In 1905, Davis Cup expanded to include France, Austria, Belgium and Australasia, a combined team of players from Australia and New Zealand. Then by the 1920s, there were over 20 nations regularly playing in the competition.The early years were dominated by USA, Great Britain and Australasia, but that period was ended in 1927 by France. Led by the famous Four Musketeers – Jean Borotra, Jacques Brugnon, Henri Cochet and Rene Lacoste – France embarked on a glorious run of wins that lasted six years.USA, Great Britain and Australia took control again from the 1930s and it wasn’t until the 1970s that any other nation triumphed.
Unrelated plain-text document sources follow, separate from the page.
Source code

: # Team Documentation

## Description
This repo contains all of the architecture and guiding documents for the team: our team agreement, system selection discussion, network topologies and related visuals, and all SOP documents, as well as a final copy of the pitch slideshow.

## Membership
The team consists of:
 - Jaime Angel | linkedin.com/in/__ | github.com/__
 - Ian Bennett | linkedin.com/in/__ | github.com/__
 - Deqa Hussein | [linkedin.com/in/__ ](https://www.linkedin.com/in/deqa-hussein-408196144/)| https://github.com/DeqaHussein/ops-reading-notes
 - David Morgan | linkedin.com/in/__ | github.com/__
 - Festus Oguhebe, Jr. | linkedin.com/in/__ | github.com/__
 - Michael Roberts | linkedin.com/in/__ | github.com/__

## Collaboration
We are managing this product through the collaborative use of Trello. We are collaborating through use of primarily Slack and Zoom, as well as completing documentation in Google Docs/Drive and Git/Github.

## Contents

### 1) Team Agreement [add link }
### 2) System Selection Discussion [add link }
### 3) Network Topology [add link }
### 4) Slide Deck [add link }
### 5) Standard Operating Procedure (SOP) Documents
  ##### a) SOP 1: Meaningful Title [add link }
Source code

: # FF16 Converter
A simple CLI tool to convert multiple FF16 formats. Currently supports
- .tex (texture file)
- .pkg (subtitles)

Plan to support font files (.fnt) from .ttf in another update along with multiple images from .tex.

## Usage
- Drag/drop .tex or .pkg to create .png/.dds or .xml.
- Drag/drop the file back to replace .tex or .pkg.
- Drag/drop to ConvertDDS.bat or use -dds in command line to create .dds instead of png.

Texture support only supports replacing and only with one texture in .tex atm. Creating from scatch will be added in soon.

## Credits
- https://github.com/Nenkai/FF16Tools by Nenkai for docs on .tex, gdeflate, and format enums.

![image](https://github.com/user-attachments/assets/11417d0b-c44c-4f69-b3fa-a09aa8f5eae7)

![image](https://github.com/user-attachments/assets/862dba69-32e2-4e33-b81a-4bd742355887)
During this time, Australians Harry Hopman and Roy Emerson both entered the Davis Cup history books for winning more titles as captain and player respectively – Hopman won 16 and Emerson won eight

Tennis greats

The list of tennis legends to have competed in Davis Cup over the years includes all of the game’s most well-known names, with the competition providing a unique team environment in an otherwise individual sport.Players such as Fred Perry, Don Budge, Roy Emerson, Rod Laver, Jimmy Connors, Bjorn Borg, John McEnroe, Mats Wilander, Ivan Lendl, Stefan Edberg, Boris Becker, Andre Agassi and Pete Sampras all enjoyed successful Davis Cup careers.More recently, Goran Ivanisevic, Lleyton Hewitt, Marat Safin, Roger Federer, Andy Roddick, Rafael Nadal, Novak Djokovic and Andy Murray have also represented their country with passion and commitment, as Davis Cup continues to attract the game’s star players.